Records supplied:
=-=-=-=-=
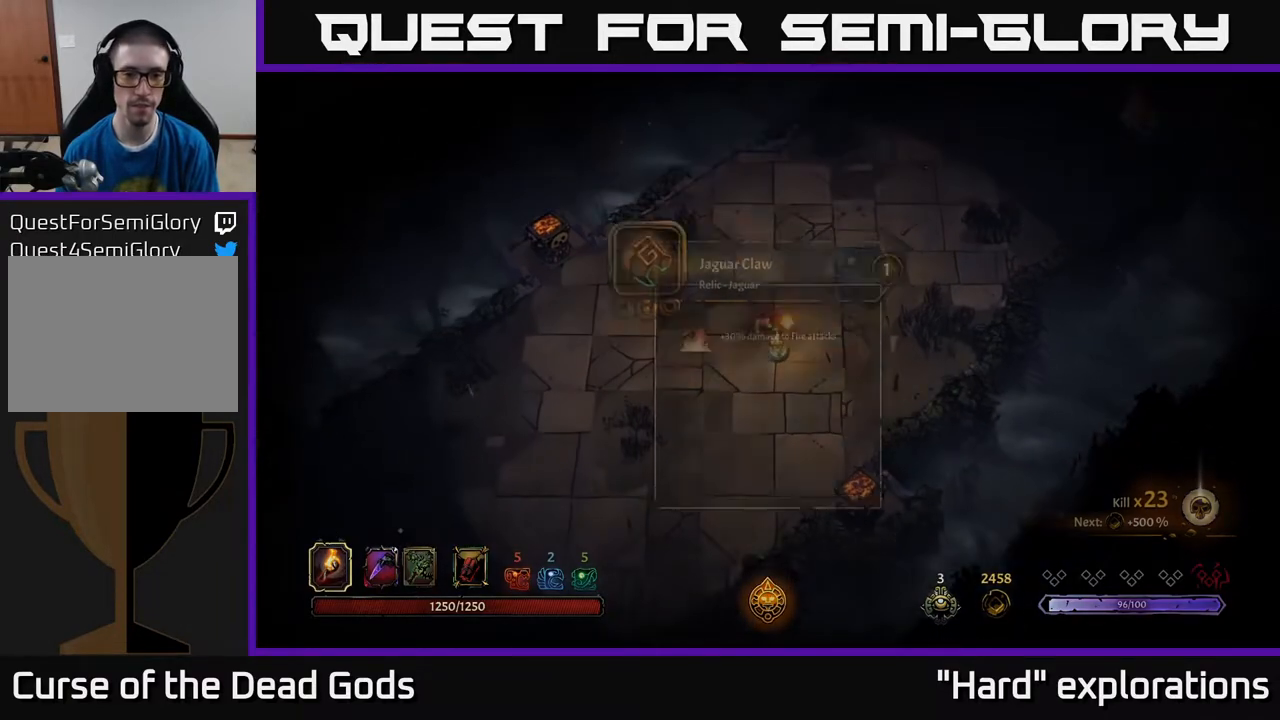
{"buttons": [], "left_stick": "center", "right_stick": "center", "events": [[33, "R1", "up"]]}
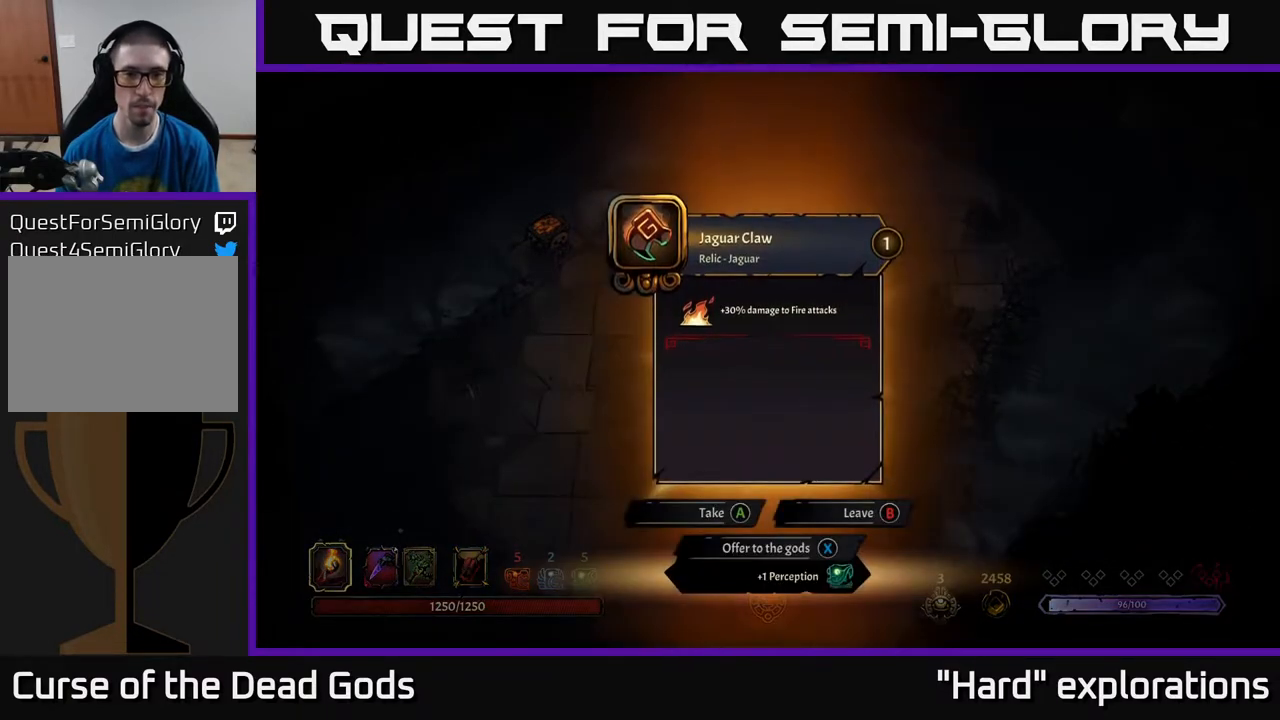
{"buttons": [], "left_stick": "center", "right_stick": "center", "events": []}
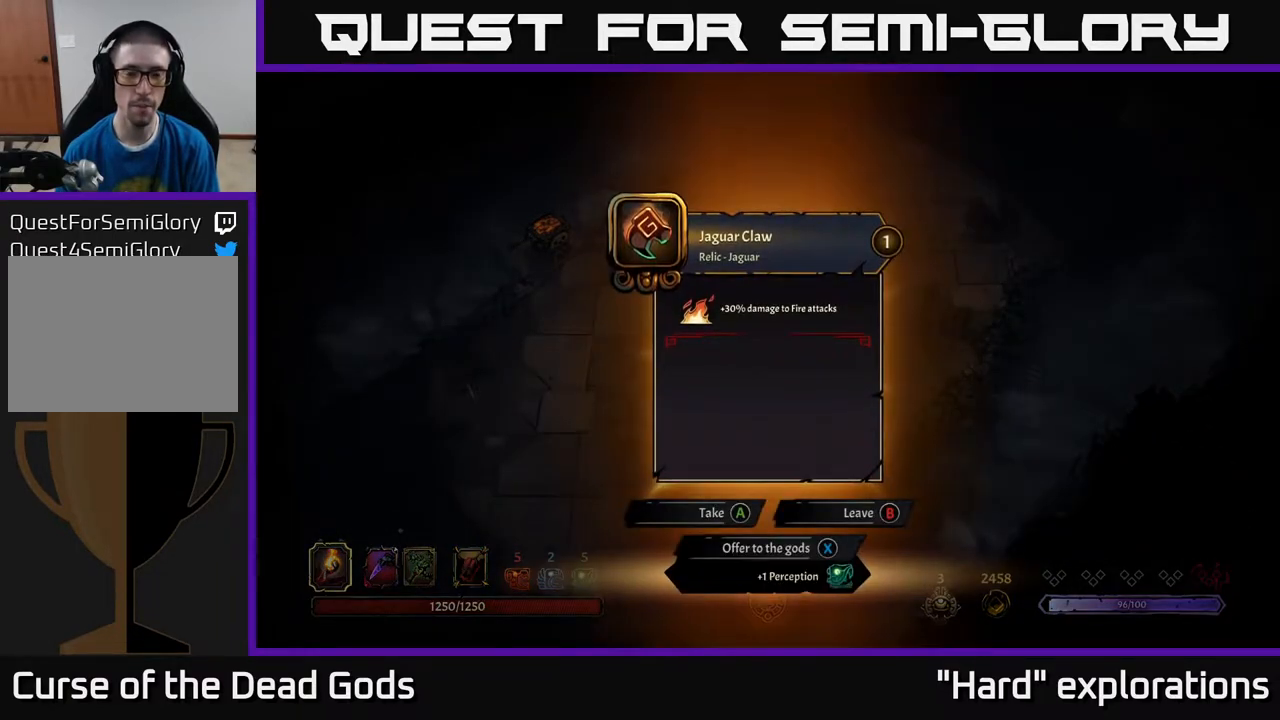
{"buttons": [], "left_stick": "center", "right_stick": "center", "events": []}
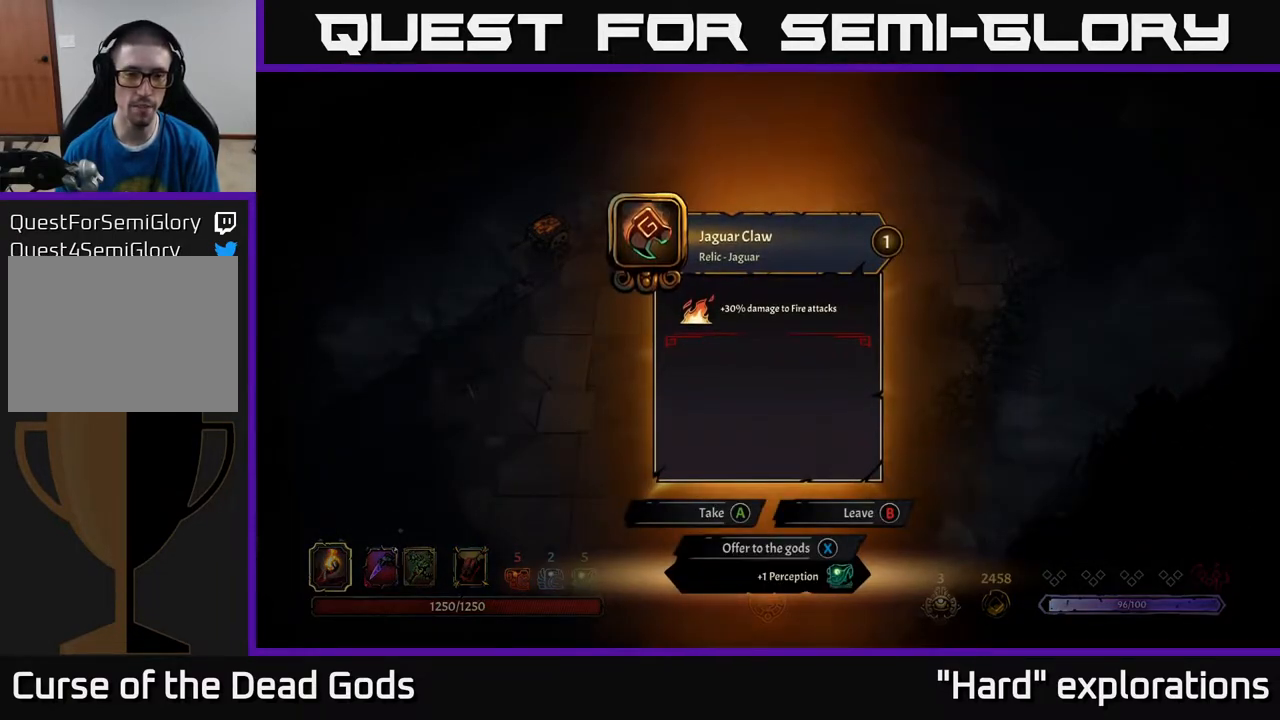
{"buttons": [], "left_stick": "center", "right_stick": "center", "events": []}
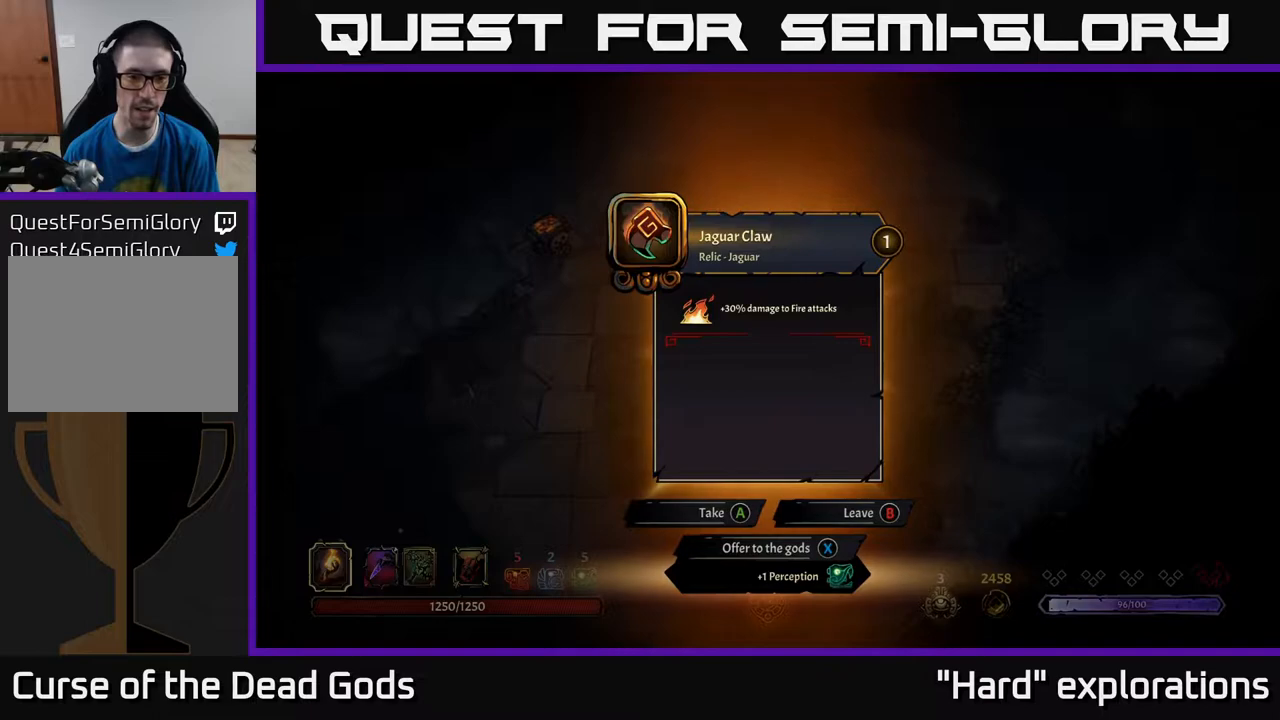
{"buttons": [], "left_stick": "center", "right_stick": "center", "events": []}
=-=-=-=-=
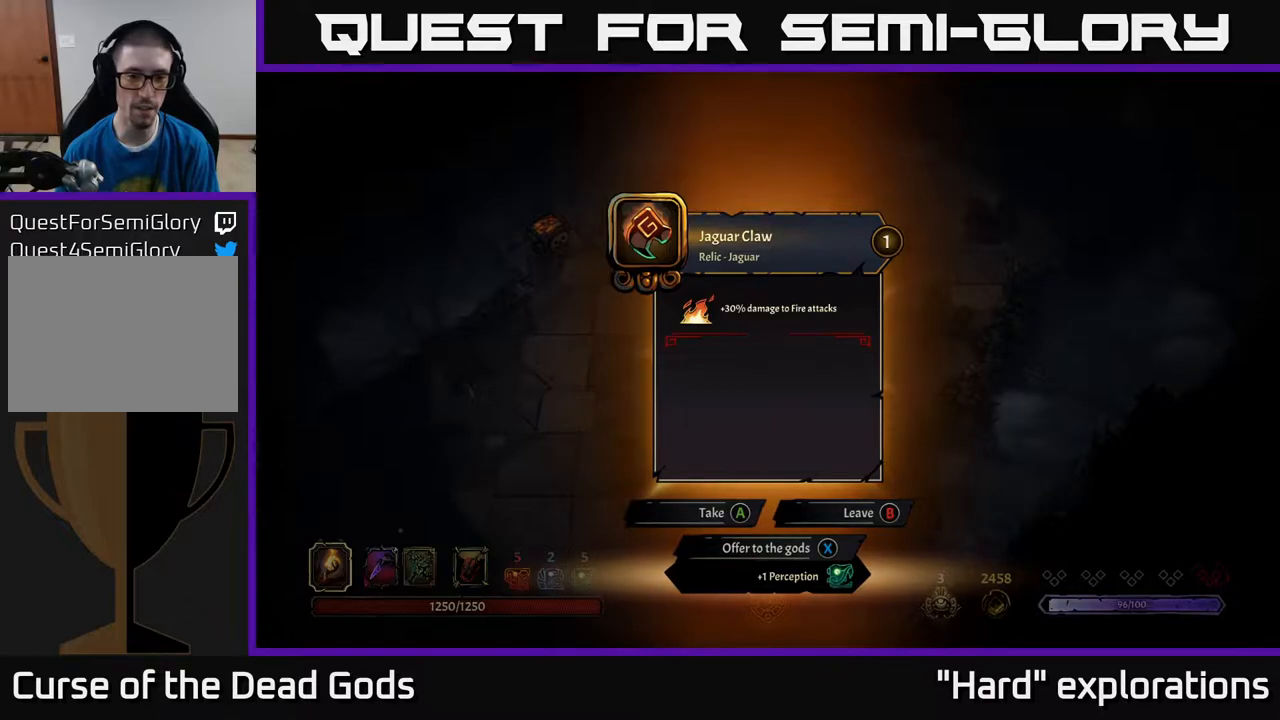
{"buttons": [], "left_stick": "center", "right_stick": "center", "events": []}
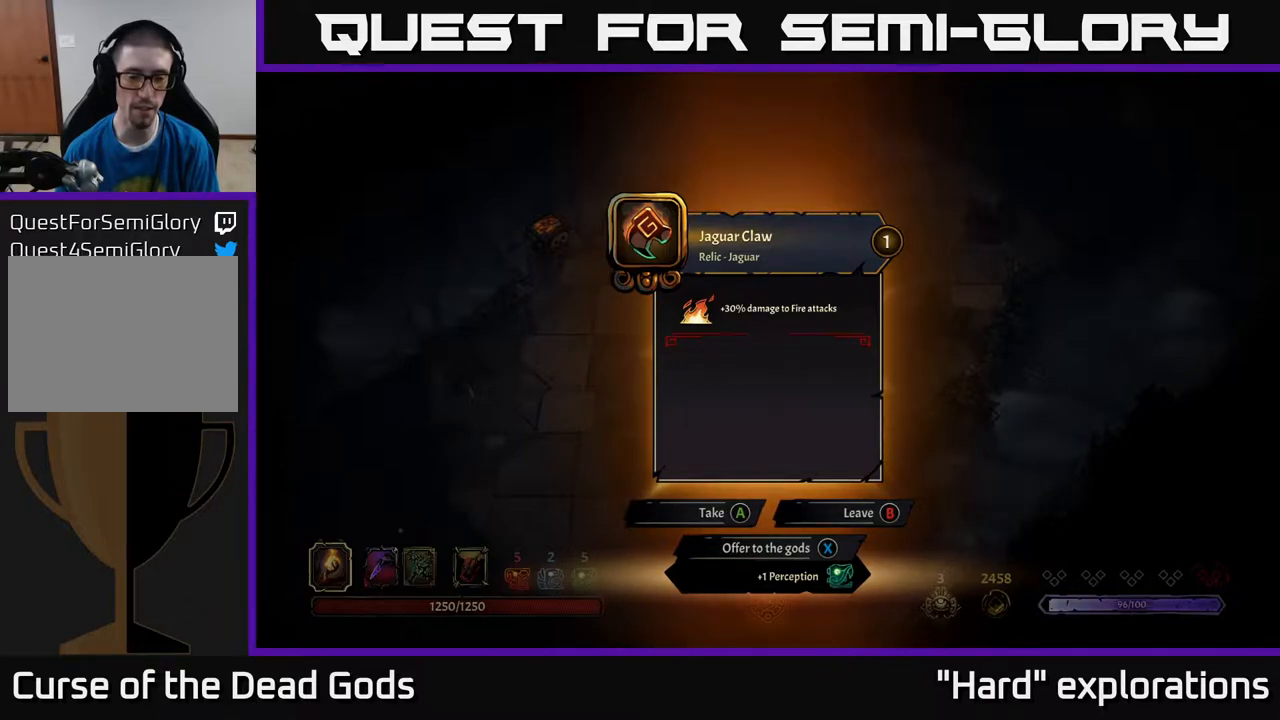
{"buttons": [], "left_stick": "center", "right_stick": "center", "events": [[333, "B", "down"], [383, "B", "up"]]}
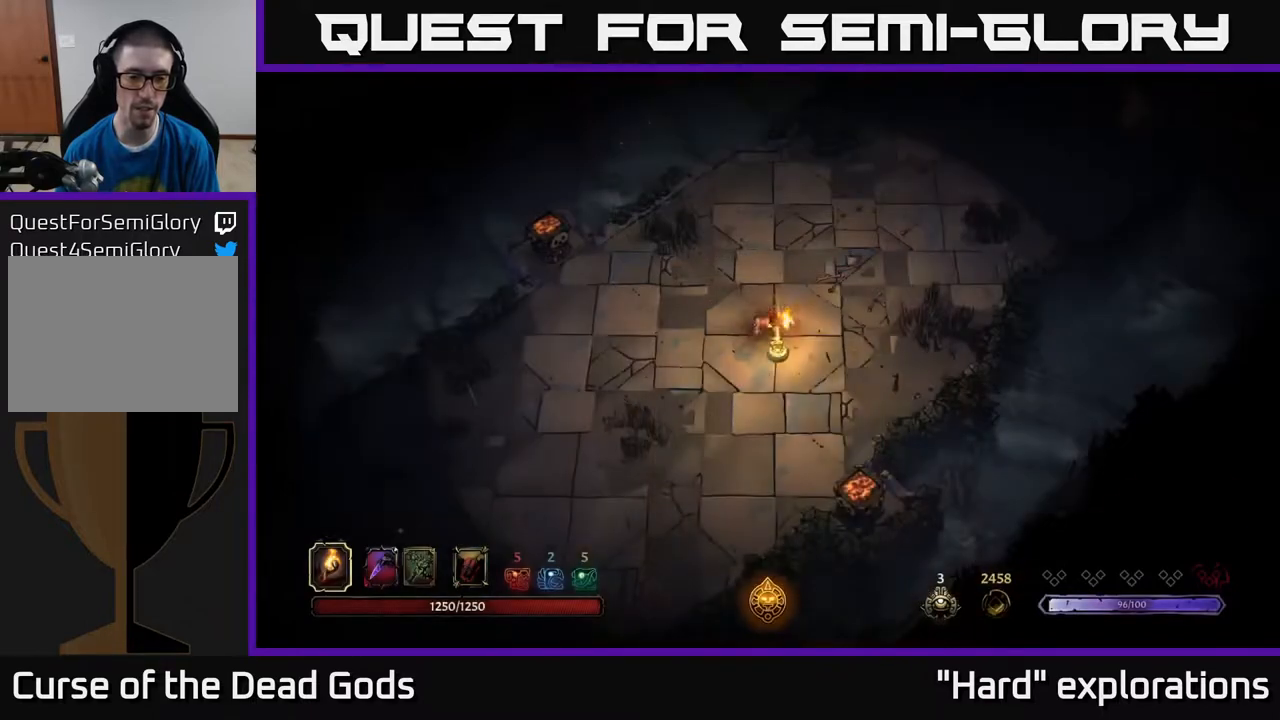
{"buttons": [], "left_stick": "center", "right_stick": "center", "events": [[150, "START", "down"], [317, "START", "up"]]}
=-=-=-=-=
Work order: Using the material above, return each line in which the word "down" occurs.

Result for this task:
{"buttons": [], "left_stick": "center", "right_stick": "center", "events": [[333, "B", "down"], [383, "B", "up"]]}
{"buttons": [], "left_stick": "center", "right_stick": "center", "events": [[150, "START", "down"], [317, "START", "up"]]}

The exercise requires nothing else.